Le premier concile de Lyon fut celui de 1245. Le second concile de Lyon est considéré par l'Église romaine en tant que 14e concile œcuménique. Entre Innocent IV et l'Empereur Frédéric II - dernier représentant des Hohenstaufen, dynastie qui sera suivie par celle des Habsbourg - se déroule une lutte d'influence. Frédéric II fut couronné en 1215, couronnement confirmé par le concile de Latran de cette même année. Une longue vacance du Siège de Rome se déroula du 29 novembre 1268, date de la mort de Clément IV, jusqu'en septembre 1271, date de l'élection de Grégoire X. Ce dernier, ayant résidé au Moyen-Orient, est sensible à sa situation, qui est celle de la reconquête par l'Empire byzantin. En effet, Constantinople fut reprise par Michel VIII Paléontologue, en 1261. Charles d'Anjou, roi de Sicile, frère de saint Louis, a des vues sur le Siège impérial de Constantinople. Michel VIII négocie avec Rome pour limiter les ambitions de Charles d'Anjou. Michel VIII fait des promesses de réunion des Églises, et promet d'envoyer une délégation au concile que le pape convoque à Lyon. Environ mille personnes furent présentes à ce concile : des Arméniens et même le Khan mongol furent présents.

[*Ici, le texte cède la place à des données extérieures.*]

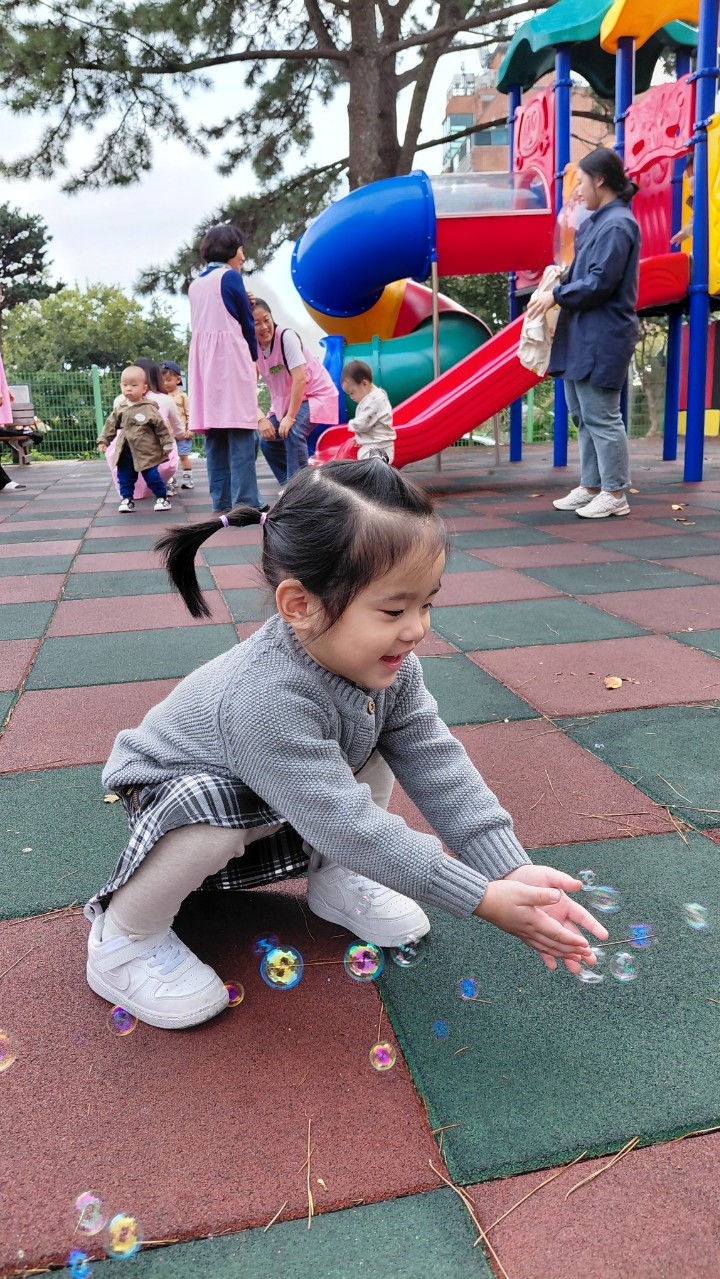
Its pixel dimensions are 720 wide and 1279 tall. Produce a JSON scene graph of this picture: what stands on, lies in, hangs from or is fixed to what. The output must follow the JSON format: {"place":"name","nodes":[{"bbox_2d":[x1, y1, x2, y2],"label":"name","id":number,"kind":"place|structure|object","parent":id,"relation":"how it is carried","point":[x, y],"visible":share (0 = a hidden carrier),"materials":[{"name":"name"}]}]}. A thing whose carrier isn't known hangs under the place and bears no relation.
{"place":"outdoors","nodes":[
{"label":"outdoors","id":0,"kind":"place"},
{"bbox_2d":[0,0,523,319],"label":"sky","id":1,"kind":"structure","parent":0,"point":[21,183],"materials":[{"name":"white"}]},
{"bbox_2d":[0,437,719,1278],"label":"playground surface","id":2,"kind":"structure","parent":0,"point":[56,778],"materials":[{"name":"tile"}]},
{"bbox_2d":[0,1030,16,1071],"label":"soap bubble","id":3,"kind":"object","parent":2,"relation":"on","point":[1,1058],"visible":0.95,"materials":[{"name":"liquid"}]},
{"bbox_2d":[0,354,26,490],"label":"person","id":4,"kind":"object","parent":2,"relation":"on","point":[1,373],"visible":0.92},
{"bbox_2d":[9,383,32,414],"label":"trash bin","id":5,"kind":"object","parent":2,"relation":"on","point":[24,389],"visible":0.61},
{"bbox_2d":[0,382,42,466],"label":"bench","id":6,"kind":"object","parent":2,"relation":"on","point":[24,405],"visible":0.76,"materials":[{"name":"wood"}]},
{"bbox_2d":[67,1250,91,1278],"label":"soap bubble","id":7,"kind":"object","parent":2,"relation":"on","point":[81,1268],"visible":0.93,"materials":[{"name":"liquid"}]},
{"bbox_2d":[74,1191,104,1234],"label":"soap bubble","id":8,"kind":"object","parent":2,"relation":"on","point":[97,1224],"visible":0.87,"materials":[{"name":"clear liquid"}]},
{"bbox_2d":[7,368,198,459],"label":"green fence","id":9,"kind":"object","parent":2,"relation":"on","point":[99,417],"visible":0.5,"materials":[{"name":"green metal"}]},
{"bbox_2d":[103,792,119,803],"label":"leaf","id":10,"kind":"object","parent":2,"relation":"on","point":[108,799],"visible":0.72,"materials":[{"name":"brown plant"}]},
{"bbox_2d":[106,1006,137,1035],"label":"soap bubble","id":11,"kind":"object","parent":2,"relation":"on","point":[129,1025],"visible":0.78,"materials":[{"name":"clear liquid"}]},
{"bbox_2d":[106,1213,141,1258],"label":"soap bubble","id":12,"kind":"object","parent":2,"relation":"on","point":[120,1245],"visible":0.91,"materials":[{"name":"clear liquid"}]},
{"bbox_2d":[98,366,175,513],"label":"child","id":13,"kind":"object","parent":2,"relation":"on","point":[138,417],"visible":0.99},
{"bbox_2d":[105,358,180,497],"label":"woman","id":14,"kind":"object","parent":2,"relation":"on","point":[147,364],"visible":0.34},
{"bbox_2d":[158,360,194,489],"label":"child","id":15,"kind":"object","parent":2,"relation":"on","point":[174,382],"visible":0.59},
{"bbox_2d":[187,225,263,512],"label":"woman","id":16,"kind":"object","parent":2,"relation":"on","point":[227,294],"visible":0.96},
{"bbox_2d":[223,979,244,1007],"label":"soap bubble","id":17,"kind":"object","parent":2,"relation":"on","point":[229,988],"visible":0.63,"materials":[{"name":"liquid"}]},
{"bbox_2d":[252,933,280,957],"label":"soap bubble","id":18,"kind":"object","parent":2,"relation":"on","point":[266,942],"visible":0.73,"materials":[{"name":"liquid"}]},
{"bbox_2d":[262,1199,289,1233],"label":"pine needle","id":19,"kind":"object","parent":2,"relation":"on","point":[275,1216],"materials":[{"name":"beige plant"}]},
{"bbox_2d":[260,945,302,990],"label":"soap bubble","id":20,"kind":"object","parent":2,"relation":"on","point":[280,958],"visible":0.92,"materials":[{"name":"clear liquid"}]},
{"bbox_2d":[250,301,339,485],"label":"woman","id":21,"kind":"object","parent":2,"relation":"on","point":[284,357],"visible":0.87},
{"bbox_2d":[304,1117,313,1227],"label":"pine needle","id":22,"kind":"object","parent":2,"relation":"on","point":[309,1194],"visible":0.95,"materials":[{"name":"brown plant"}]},
{"bbox_2d":[85,462,622,1030],"label":"girl","id":23,"kind":"object","parent":2,"relation":"on","point":[387,683],"visible":0.99},
{"bbox_2d":[575,949,603,984],"label":"soap bubble","id":24,"kind":"object","parent":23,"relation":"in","point":[588,972],"visible":0.58,"materials":[{"name":"clear liquid"}]},
{"bbox_2d":[586,884,620,913],"label":"soap bubble","id":25,"kind":"object","parent":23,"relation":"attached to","point":[606,907],"visible":0.9,"materials":[{"name":"clear liquid"}]},
{"bbox_2d":[344,941,382,981],"label":"soap bubble","id":26,"kind":"object","parent":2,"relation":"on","point":[364,960],"visible":0.93,"materials":[{"name":"clear liquid"}]},
{"bbox_2d":[340,360,394,462],"label":"child","id":27,"kind":"object","parent":2,"relation":"on","point":[355,368],"visible":0.88},
{"bbox_2d":[369,1041,396,1071],"label":"soap bubble","id":28,"kind":"object","parent":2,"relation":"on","point":[375,1051],"visible":0.93,"materials":[{"name":"liquid"}]},
{"bbox_2d":[392,936,426,967],"label":"soap bubble","id":29,"kind":"object","parent":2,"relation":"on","point":[417,956],"visible":0.82,"materials":[{"name":"clear liquid"}]},
{"bbox_2d":[431,1019,449,1039],"label":"soap bubble","id":30,"kind":"object","parent":2,"relation":"on","point":[442,1032],"visible":0.94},
{"bbox_2d":[458,978,478,1000],"label":"soap bubble","id":31,"kind":"object","parent":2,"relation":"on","point":[469,988],"visible":0.92,"materials":[{"name":"liquid"}]},
{"bbox_2d":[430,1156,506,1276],"label":"pine needle","id":32,"kind":"object","parent":2,"relation":"on","point":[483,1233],"visible":0.93,"materials":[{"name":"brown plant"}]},
{"bbox_2d":[283,0,719,495],"label":"playground structure","id":33,"kind":"object","parent":2,"relation":"on","point":[510,72],"visible":0.82,"materials":[{"name":"plastic"}]},
{"bbox_2d":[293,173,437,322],"label":"tube slide","id":34,"kind":"object","parent":33,"relation":"attached to","point":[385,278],"visible":0.94,"materials":[{"name":"blue plastic"}]},
{"bbox_2d":[318,287,491,417],"label":"tube slide","id":35,"kind":"object","parent":33,"relation":"attached to","point":[396,385],"visible":0.51,"materials":[{"name":"green plastic"}]},
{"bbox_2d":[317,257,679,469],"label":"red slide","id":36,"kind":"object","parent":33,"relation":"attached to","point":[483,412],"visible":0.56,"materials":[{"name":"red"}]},
{"bbox_2d":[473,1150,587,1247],"label":"pine needle","id":37,"kind":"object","parent":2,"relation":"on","point":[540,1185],"visible":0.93,"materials":[{"name":"beige plant"}]},
{"bbox_2d":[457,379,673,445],"label":"green fence","id":38,"kind":"object","parent":2,"relation":"on","point":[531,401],"visible":0.31,"materials":[{"name":"green metal"}]},
{"bbox_2d":[577,868,595,887],"label":"soap bubble","id":39,"kind":"object","parent":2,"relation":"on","point":[584,873],"visible":0.64,"materials":[{"name":"clear liquid"}]},
{"bbox_2d":[540,150,642,520],"label":"woman","id":40,"kind":"object","parent":2,"relation":"on","point":[604,278],"visible":0.98},
{"bbox_2d":[517,266,564,376],"label":"jacket","id":41,"kind":"object","parent":40,"relation":"in","point":[526,320],"visible":0.65,"materials":[{"name":"fabric"}]},
{"bbox_2d":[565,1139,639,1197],"label":"pine needle","id":42,"kind":"object","parent":2,"relation":"on","point":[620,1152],"visible":0.94,"materials":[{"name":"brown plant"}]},
{"bbox_2d":[603,675,622,689],"label":"fallen leaf","id":43,"kind":"object","parent":2,"relation":"on","point":[616,683],"visible":0.98,"materials":[{"name":"brown plant"}]},
{"bbox_2d":[610,951,636,982],"label":"soap bubble","id":44,"kind":"object","parent":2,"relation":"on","point":[620,960],"visible":0.92,"materials":[{"name":"clear liquid"}]},
{"bbox_2d":[629,922,652,948],"label":"soap bubble","id":45,"kind":"object","parent":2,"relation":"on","point":[638,930],"visible":0.77,"materials":[{"name":"liquid"}]},
{"bbox_2d":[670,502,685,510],"label":"leaf","id":46,"kind":"object","parent":2,"relation":"on","point":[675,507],"visible":0.97,"materials":[{"name":"brown plant"}]},
{"bbox_2d":[682,902,710,930],"label":"soap bubble","id":47,"kind":"object","parent":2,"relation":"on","point":[686,905],"visible":0.9,"materials":[{"name":"clear liquid"}]},
{"bbox_2d":[441,45,614,173],"label":"apartment building","id":48,"kind":"structure","parent":0,"point":[481,149],"materials":[{"name":"brick"}]},
{"label":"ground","id":49,"kind":"structure","parent":0},
{"bbox_2d":[0,202,61,311],"label":"tree","id":50,"kind":"object","parent":49,"relation":"on","point":[37,248],"visible":0.91,"materials":[{"name":"plant"}]},
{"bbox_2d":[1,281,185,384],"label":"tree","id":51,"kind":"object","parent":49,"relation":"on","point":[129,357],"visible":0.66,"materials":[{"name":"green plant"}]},
{"bbox_2d":[0,0,557,293],"label":"pine tree","id":52,"kind":"object","parent":49,"relation":"on","point":[380,167],"visible":0.79,"materials":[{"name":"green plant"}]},
{"bbox_2d":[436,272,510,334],"label":"shrub","id":53,"kind":"object","parent":49,"relation":"on","point":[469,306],"visible":0.23,"materials":[{"name":"green plant"}]},
{"bbox_2d":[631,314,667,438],"label":"tree","id":54,"kind":"object","parent":49,"relation":"on","point":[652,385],"visible":0.37,"materials":[{"name":"green plant"}]}
]}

§ 2. — Le déroulement du concile.
Le 7 mai 1274, le concile est ouvert par Grégoire X. Les débats sont menés par saint Bonaventure,
jusqu'à sa mort, le 15 juillet 1274. Les débats traitent de l'organisation d'une croisade, et du « problème des Grecs ».
Lors de la fête des saints Pierre et Paul, a lieu une grande célébration, ou le Credo avec filioque est chanté. Il n'y a
pas de discussion en profondeur : l'Union est proclamée le 6 juillet. La primauté du pape, le filioque, le purgatoire et
les sept sacrements sont reconnus. Ce dossier du concile fut donc très vite réglé, et de façon peu satisfaisante pour les deux
parties.
Le dossier suivant fut celui de la Réforme de l'Église, dont la réforme des élections pontificales. On décida de canoniser
ce qui avait été pratiqué en 1271 : dans les 10 jours suivant la mort du pape, les cardinaux doivent se réunir « cum clave »

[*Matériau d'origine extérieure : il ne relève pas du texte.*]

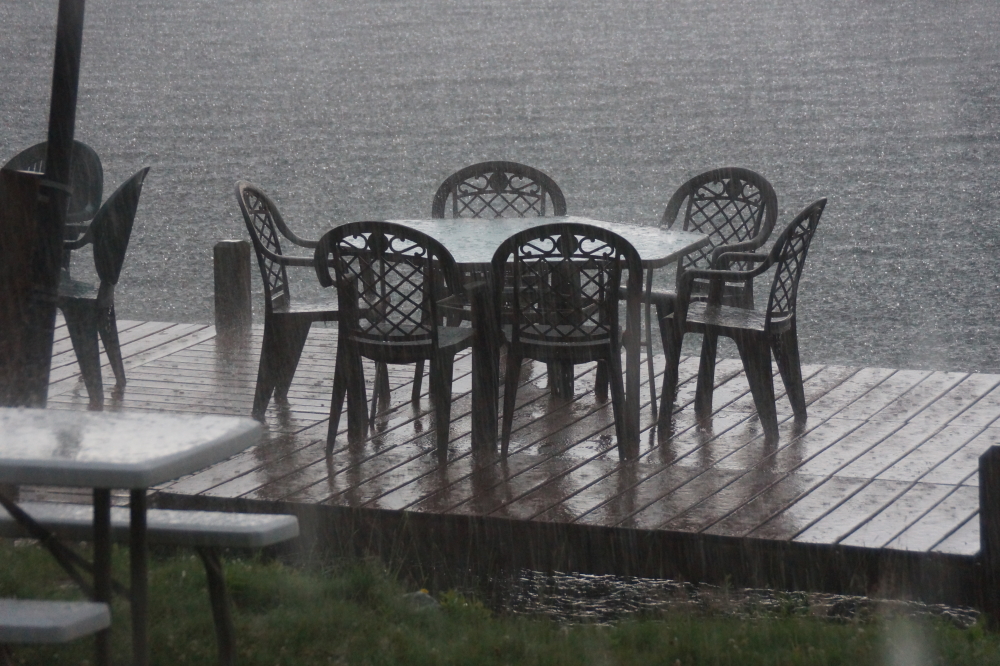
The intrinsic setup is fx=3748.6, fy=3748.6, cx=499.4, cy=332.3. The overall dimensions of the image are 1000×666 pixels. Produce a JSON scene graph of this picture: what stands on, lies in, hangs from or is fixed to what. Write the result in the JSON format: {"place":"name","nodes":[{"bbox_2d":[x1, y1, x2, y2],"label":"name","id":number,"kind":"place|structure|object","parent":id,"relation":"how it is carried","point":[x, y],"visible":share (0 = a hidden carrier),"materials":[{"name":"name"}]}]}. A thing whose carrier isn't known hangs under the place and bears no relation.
{"place":"outdoors","nodes":[
{"label":"outdoors","id":0,"kind":"place"},
{"bbox_2d":[0,538,998,665],"label":"lawn","id":1,"kind":"structure","parent":0,"point":[265,575],"materials":[{"name":"green plant"}]},
{"bbox_2d":[0,598,111,643],"label":"bench","id":2,"kind":"object","parent":1,"relation":"on","point":[22,626],"visible":1,"materials":[{"name":"white plastic"}]},
{"bbox_2d":[0,407,263,663],"label":"picnic table","id":3,"kind":"object","parent":1,"relation":"on","point":[227,437],"visible":0.99,"materials":[{"name":"grey plastic"}]},
{"bbox_2d":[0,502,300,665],"label":"bench","id":4,"kind":"object","parent":1,"relation":"on","point":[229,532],"visible":0.85,"materials":[{"name":"grey plastic"}]},
{"bbox_2d":[403,589,438,609],"label":"rock","id":5,"kind":"object","parent":1,"relation":"on","point":[415,595],"visible":0.35,"materials":[{"name":"grey stone"}]},
{"bbox_2d":[977,445,999,627],"label":"wooden post","id":6,"kind":"object","parent":1,"relation":"on","point":[997,465],"visible":0.94,"materials":[{"name":"brown wood"}]},
{"bbox_2d":[0,1,999,378],"label":"water","id":7,"kind":"structure","parent":0,"point":[967,148],"materials":[{"name":"liquid"}]},
{"bbox_2d":[2,312,999,614],"label":"wooden dock","id":8,"kind":"object","parent":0,"point":[194,364],"visible":0.7,"materials":[{"name":"brown wood"}]},
{"bbox_2d":[0,168,48,406],"label":"wooden post","id":9,"kind":"object","parent":8,"relation":"on","point":[34,181],"visible":0.87,"materials":[{"name":"brown wood"}]},
{"bbox_2d":[25,0,84,406],"label":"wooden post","id":10,"kind":"object","parent":8,"relation":"on","point":[57,51],"visible":0.88,"materials":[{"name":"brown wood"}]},
{"bbox_2d":[4,138,105,272],"label":"plastic chair","id":11,"kind":"object","parent":8,"relation":"on","point":[22,154],"visible":0.34,"materials":[{"name":"black plastic"}]},
{"bbox_2d":[54,167,147,407],"label":"plastic chair","id":12,"kind":"object","parent":8,"relation":"on","point":[134,187],"visible":0.67,"materials":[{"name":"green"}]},
{"bbox_2d":[214,239,251,340],"label":"wooden post","id":13,"kind":"object","parent":8,"relation":"on","point":[235,301],"visible":0.92,"materials":[{"name":"brown wood"}]},
{"bbox_2d":[234,179,371,419],"label":"plastic chair","id":14,"kind":"object","parent":8,"relation":"on","point":[249,228],"visible":0.71,"materials":[{"name":"grey plastic"}]},
{"bbox_2d":[312,221,471,463],"label":"plastic chair","id":15,"kind":"object","parent":8,"relation":"on","point":[394,336],"visible":0.94,"materials":[{"name":"black plastic"}]},
{"bbox_2d":[431,160,566,218],"label":"plastic chair","id":16,"kind":"object","parent":8,"relation":"on","point":[509,191],"visible":0.39,"materials":[{"name":"black plastic"}]},
{"bbox_2d":[332,216,711,457],"label":"table","id":17,"kind":"object","parent":8,"relation":"on","point":[689,239],"visible":0.6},
{"bbox_2d":[493,222,639,460],"label":"plastic chair","id":18,"kind":"object","parent":8,"relation":"on","point":[609,356],"visible":0.97,"materials":[{"name":"black plastic"}]},
{"bbox_2d":[628,167,778,405],"label":"plastic chair","id":19,"kind":"object","parent":8,"relation":"on","point":[768,185],"visible":0.62,"materials":[{"name":"black plastic"}]},
{"bbox_2d":[656,197,824,443],"label":"plastic chair","id":20,"kind":"object","parent":8,"relation":"on","point":[770,329],"visible":0.92,"materials":[{"name":"black plastic"}]},
{"bbox_2d":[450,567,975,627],"label":"water","id":21,"kind":"structure","parent":0,"point":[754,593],"materials":[{"name":"liquid"}]}
]}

sous clef - en un lieu isolé du monde : si les dans les trois jours l'élection n'est pas faite, on réduit la nourriture,
et après cinq jours, les conclavistes sont au pain et à l'eau ! Pendant ce temps, il leur était interdit de percevoir
le moindre revenu de leurs bénéfices. Le concept est d'ordre répressif, disciplinaire.
§ 3. — Les décisions politiques du concile.
Le pape se déclare pour Rudolf de Habsbourg - et s'arroge ainsi en tant qu'autorité spirituelle,
des jugements purement politiques. Le pape refuse de couronner le roi d'Aragon, qui avait lui-même refusé de reconnaître sa suzeraineté.
La croisade échoue. Michel VIII, avec Beccos, nouveau patriarche, cherche à imposer l'Union par la violence. Grégoire X meurt en 1276.
Ses successeurs abandonnent sa position modérée : Martin IV (1281 – 1285) prend le côté de Charles d'Anjou, et l'encourage à
reconquérir Byzance. Il rompt avec Michel VIII, et le déclare schismatique. Michel VIII poussa Pierre III d'Aragon à envahir la Sicile.
Celui-ci organisa une révolte : les « Vêpres siciliennes », révolte qui aboutit à un grand massacre. Le 30 mars 1282, à l'heure des
vêpres, les partisans de Pierre III massacrent ceux de Charles d'Anjou. Cela fit de 3000 à 4000 morts, chiffre énorme pour l'époque.
Grégoire de Chypre, successeur de Beccos, préside en 1285 le concile qui rejeta officiellement l'Union. Andronic II, successeur
de Michel VIII est anti-latin. La situation se retourne donc entièrement.